╭─ Information shown

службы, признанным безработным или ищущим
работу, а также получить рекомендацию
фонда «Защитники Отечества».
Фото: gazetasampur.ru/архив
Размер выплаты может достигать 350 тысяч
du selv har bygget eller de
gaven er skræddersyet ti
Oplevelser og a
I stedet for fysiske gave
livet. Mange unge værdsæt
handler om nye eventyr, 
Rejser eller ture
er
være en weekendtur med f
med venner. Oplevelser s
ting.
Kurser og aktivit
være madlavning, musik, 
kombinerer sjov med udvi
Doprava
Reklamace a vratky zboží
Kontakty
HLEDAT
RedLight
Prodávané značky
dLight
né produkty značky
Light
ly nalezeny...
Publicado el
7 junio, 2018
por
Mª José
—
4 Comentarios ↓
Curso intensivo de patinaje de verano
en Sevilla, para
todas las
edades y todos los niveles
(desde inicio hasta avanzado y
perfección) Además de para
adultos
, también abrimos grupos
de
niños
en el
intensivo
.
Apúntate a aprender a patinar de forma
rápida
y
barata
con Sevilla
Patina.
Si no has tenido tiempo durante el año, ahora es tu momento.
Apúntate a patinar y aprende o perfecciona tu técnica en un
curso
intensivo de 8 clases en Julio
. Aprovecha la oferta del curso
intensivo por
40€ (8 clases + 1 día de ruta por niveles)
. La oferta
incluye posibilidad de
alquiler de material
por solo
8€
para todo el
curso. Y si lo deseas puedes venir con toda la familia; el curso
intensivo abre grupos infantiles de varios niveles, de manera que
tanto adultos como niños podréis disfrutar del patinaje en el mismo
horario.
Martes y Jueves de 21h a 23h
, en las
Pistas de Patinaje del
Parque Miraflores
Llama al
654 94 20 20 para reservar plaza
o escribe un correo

╰─

Written task. Each line of the listing must be output once more, exactly as shown above.

Result of the task.
службы, признанным безработным или ищущим
работу, а также получить рекомендацию
фонда «Защитники Отечества».
Фото: gazetasampur.ru/архив
Размер выплаты может достигать 350 тысяч
du selv har bygget eller de
gaven er skræddersyet ti
Oplevelser og a
I stedet for fysiske gave
livet. Mange unge værdsæt
handler om nye eventyr, 
Rejser eller ture
er
være en weekendtur med f
med venner. Oplevelser s
ting.
Kurser og aktivit
være madlavning, musik, 
kombinerer sjov med udvi
Doprava
Reklamace a vratky zboží
Kontakty
HLEDAT
RedLight
Prodávané značky
dLight
né produkty značky
Light
ly nalezeny...
Publicado el
7 junio, 2018
por
Mª José
—
4 Comentarios ↓
Curso intensivo de patinaje de verano
en Sevilla, para
todas las
edades y todos los niveles
(desde inicio hasta avanzado y
perfección) Además de para
adultos
, también abrimos grupos
de
niños
en el
intensivo
.
Apúntate a aprender a patinar de forma
rápida
y
barata
con Sevilla
Patina.
Si no has tenido tiempo durante el año, ahora es tu momento.
Apúntate a patinar y aprende o perfecciona tu técnica en un
curso
intensivo de 8 clases en Julio
. Aprovecha la oferta del curso
intensivo por
40€ (8 clases + 1 día de ruta por niveles)
. La oferta
incluye posibilidad de
alquiler de material
por solo
8€
para todo el
curso. Y si lo deseas puedes venir con toda la familia; el curso
intensivo abre grupos infantiles de varios niveles, de manera que
tanto adultos como niños podréis disfrutar del patinaje en el mismo
horario.
Martes y Jueves de 21h a 23h
, en las
Pistas de Patinaje del
Parque Miraflores
Llama al
654 94 20 20 para reservar plaza
o escribe un correo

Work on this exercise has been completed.